--- Input ---
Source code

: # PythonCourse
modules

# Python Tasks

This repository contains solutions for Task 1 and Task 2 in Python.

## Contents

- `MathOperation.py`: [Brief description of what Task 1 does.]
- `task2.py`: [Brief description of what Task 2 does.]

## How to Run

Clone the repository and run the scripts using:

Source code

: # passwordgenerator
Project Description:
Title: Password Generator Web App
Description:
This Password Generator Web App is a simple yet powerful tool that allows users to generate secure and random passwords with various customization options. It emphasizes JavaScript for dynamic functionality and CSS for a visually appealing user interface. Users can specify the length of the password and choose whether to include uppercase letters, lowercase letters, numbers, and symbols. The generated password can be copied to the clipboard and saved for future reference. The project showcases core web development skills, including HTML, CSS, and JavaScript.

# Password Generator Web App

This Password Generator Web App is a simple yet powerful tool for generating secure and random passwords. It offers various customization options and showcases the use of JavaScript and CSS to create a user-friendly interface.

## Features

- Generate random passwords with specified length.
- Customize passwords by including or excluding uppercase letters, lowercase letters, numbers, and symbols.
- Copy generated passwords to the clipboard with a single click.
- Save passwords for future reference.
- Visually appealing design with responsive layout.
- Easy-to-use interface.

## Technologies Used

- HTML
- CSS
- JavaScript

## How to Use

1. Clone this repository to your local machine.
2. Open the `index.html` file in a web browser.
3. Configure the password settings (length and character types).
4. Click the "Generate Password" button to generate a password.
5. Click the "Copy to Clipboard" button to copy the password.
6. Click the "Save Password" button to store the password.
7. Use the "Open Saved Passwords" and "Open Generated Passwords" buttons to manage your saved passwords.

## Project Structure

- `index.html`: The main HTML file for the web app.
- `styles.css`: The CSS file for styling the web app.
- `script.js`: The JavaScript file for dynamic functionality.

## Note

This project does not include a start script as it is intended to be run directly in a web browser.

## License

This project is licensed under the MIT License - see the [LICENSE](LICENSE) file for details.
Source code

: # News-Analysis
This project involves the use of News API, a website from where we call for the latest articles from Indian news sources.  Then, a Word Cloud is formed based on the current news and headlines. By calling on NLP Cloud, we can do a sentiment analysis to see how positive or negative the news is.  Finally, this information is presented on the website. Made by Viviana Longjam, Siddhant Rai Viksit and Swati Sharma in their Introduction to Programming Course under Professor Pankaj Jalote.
---
Can you reproduce the data from its start up to and including the line with "## How to Run", changing "repository" to "project" and leaving everything else as is?

Source code

: # PythonCourse
modules

# Python Tasks

This project contains solutions for Task 1 and Task 2 in Python.

## Contents

- `MathOperation.py`: [Brief description of what Task 1 does.]
- `task2.py`: [Brief description of what Task 2 does.]

## How to Run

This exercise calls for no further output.